» **EXERCISE INSTRUCTIONS**
a. In the post on the Fed's rate cut, why does the author call the Fed's stated rationale "a reverse of logic"? Answer in one to three sentences.
b. What share of Financial Times readers does the post on the Fed's rate cut say are against the half-point cut?

» **STUDY TEXT**

=== Section Start ===

Where Has the Exuberance Gone II?
Clearly, I spoke too soon. The exuberance is not gone from the market, it is in fact being stoked by the Fed ("Cheering Greets Fed Announcement"). I find myself to be a rather curious situation. I personally want a significant interest rate cut because it will be good for my portfolio, but I am against it in principle. I am probably not the only one feeling really mixed here. Even as the markets record the highest one-day jump in years, 2/3 of Financial Times readers are against the half-point cut.
Poor Growth or Poor Policies?
Over the past decade, the Fed has given the impression that it fears economic slowdowns more than it fears bad policies - a willingness to stomach all kinds of economic imbalances to promote growth. In 1998, it cut interest rates and organised a bailout on LTCM. In 2001, it slashed interest rates aggressively to contain the fallout from dot-com bubble.
Listen to what the Fed actually said - "Today’s action is intended to help forestall some of the adverse effects on the broader economy that might otherwise arise from the disruptions in financial markets and to promote moderate growth over time."
The disruption in the financial markets stemmed from the burst of the US housing bubble, a real problem created by excessively low interest rates and excessively high liquidity. Yet, in a reverse of logic, we are now hearing the Fed say that the interest rate cut is necessary to prevent the financial markets from hurting the real economy.
Whatever the problem, the solution is always the same: interest rate cut (the so-called Greenspan Put). It does not matter what the root of the problem is, such as excess liquidity in the housing sector. The Fed solution is always the same - more liquidity to ease a problem created by excess liquidity.
I am neither monetary economist nor central banker. But a Fed that has lost its stomach to take an economic slowdown is increasingly one that the markets have no respect for.

=== Section End ===

» **PROVIDED INFORMATION**
=== Section Start ===

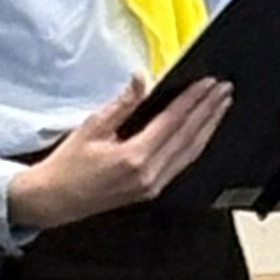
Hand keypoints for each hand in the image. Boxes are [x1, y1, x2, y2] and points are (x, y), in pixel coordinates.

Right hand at [7, 76, 233, 232]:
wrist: (55, 200)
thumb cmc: (68, 164)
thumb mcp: (92, 126)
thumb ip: (123, 103)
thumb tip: (142, 79)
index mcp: (134, 157)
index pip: (173, 122)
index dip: (193, 100)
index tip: (208, 83)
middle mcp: (149, 174)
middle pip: (188, 137)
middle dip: (209, 111)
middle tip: (224, 90)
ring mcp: (153, 185)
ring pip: (190, 153)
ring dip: (208, 127)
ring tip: (221, 106)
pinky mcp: (152, 190)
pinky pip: (182, 164)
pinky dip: (196, 145)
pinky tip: (203, 132)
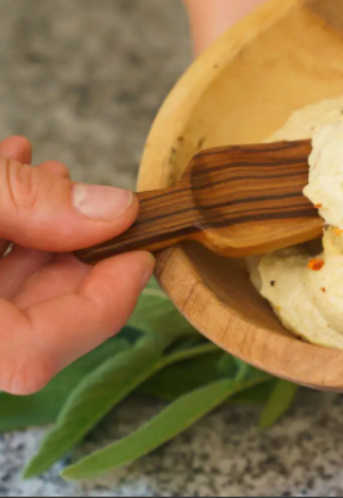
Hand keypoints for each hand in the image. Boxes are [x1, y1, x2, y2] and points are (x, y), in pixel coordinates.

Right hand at [0, 136, 152, 394]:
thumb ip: (32, 203)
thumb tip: (116, 212)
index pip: (36, 356)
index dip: (102, 305)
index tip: (140, 256)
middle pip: (31, 321)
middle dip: (75, 252)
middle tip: (93, 202)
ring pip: (5, 297)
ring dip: (41, 233)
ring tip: (48, 176)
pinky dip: (7, 232)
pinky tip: (13, 177)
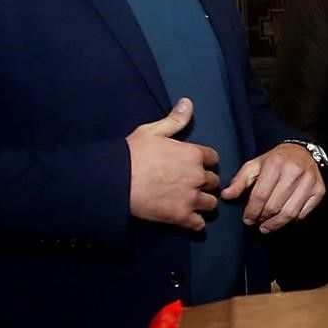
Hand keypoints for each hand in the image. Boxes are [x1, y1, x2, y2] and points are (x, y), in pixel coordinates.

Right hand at [127, 98, 218, 230]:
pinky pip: (199, 224)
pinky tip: (186, 218)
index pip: (213, 158)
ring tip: (189, 202)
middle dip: (204, 183)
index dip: (204, 162)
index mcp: (192, 154)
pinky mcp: (180, 217)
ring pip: (210, 204)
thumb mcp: (152, 131)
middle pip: (214, 181)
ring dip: (202, 203)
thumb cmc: (131, 153)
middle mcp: (196, 176)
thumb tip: (188, 103)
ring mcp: (190, 198)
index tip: (194, 165)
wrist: (114, 180)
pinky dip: (195, 222)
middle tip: (190, 184)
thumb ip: (174, 120)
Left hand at [220, 142, 324, 232]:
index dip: (251, 211)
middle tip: (256, 222)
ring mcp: (309, 182)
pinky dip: (291, 220)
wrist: (303, 152)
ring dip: (275, 224)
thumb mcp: (255, 165)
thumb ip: (240, 180)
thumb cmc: (276, 160)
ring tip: (266, 226)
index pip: (260, 195)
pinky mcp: (319, 190)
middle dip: (262, 218)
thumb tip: (226, 195)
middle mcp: (295, 171)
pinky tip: (282, 218)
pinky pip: (302, 214)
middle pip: (274, 206)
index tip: (247, 219)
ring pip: (289, 213)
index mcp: (276, 163)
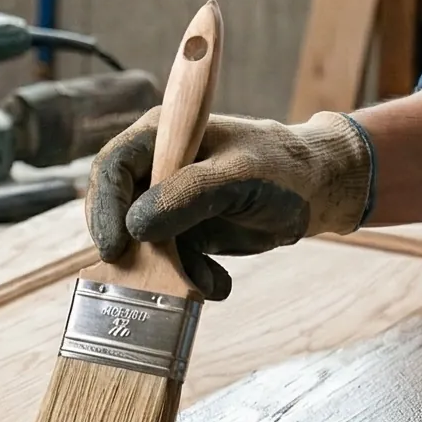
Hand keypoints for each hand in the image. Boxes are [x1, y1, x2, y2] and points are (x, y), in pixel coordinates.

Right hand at [87, 111, 375, 299]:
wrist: (317, 193)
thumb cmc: (281, 167)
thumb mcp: (238, 176)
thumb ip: (188, 195)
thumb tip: (137, 226)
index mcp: (162, 137)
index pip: (112, 167)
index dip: (104, 207)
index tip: (114, 246)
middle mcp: (157, 169)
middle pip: (117, 210)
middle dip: (131, 248)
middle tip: (142, 279)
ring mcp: (169, 203)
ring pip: (141, 243)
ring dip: (165, 271)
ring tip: (201, 281)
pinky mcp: (186, 232)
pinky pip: (169, 262)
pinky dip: (188, 278)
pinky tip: (215, 284)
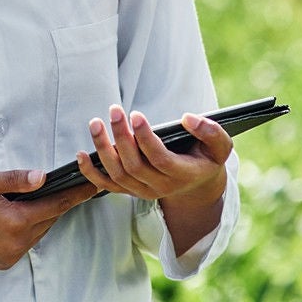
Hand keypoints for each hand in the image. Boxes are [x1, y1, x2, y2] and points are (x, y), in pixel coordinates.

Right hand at [0, 169, 97, 274]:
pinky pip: (26, 241)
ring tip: (48, 193)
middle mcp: (15, 244)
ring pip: (38, 231)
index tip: (94, 185)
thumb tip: (42, 176)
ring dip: (43, 213)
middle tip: (73, 182)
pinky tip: (24, 210)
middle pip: (48, 219)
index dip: (76, 194)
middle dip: (60, 201)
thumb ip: (14, 179)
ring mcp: (9, 255)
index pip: (55, 206)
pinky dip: (30, 225)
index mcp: (13, 221)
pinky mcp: (2, 261)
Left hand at [75, 106, 230, 207]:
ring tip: (96, 123)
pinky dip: (91, 172)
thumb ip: (211, 131)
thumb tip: (188, 118)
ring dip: (103, 149)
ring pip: (117, 174)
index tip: (136, 114)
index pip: (158, 158)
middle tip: (115, 110)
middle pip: (133, 165)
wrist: (198, 182)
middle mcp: (160, 187)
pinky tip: (80, 154)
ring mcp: (143, 191)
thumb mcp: (220, 145)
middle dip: (121, 136)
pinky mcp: (130, 191)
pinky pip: (106, 186)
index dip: (145, 137)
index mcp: (182, 174)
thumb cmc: (207, 156)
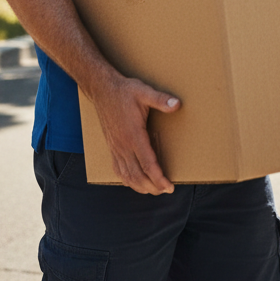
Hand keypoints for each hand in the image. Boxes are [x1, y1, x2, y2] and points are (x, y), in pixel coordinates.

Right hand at [92, 75, 180, 194]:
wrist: (102, 90)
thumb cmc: (125, 91)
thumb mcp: (144, 92)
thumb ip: (160, 99)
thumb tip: (177, 104)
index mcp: (133, 135)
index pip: (147, 164)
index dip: (159, 179)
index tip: (169, 187)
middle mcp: (123, 145)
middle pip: (138, 175)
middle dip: (152, 187)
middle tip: (166, 191)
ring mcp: (116, 148)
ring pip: (127, 176)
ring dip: (140, 186)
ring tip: (154, 190)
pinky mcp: (112, 147)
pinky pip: (118, 170)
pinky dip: (127, 180)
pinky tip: (134, 182)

=== Section End ===

» **EXERCISE RESULTS**
a. The disruption in the financial markets came from the burst of the US housing bubble, which the author says was created by excessively low interest rates and excessively high liquidity. Yet the Fed now presents a further rate cut as necessary to keep those financial markets from hurting the real economy. Its remedy therefore adds more liquidity to a problem caused by excess liquidity.

b. Two-thirds of them.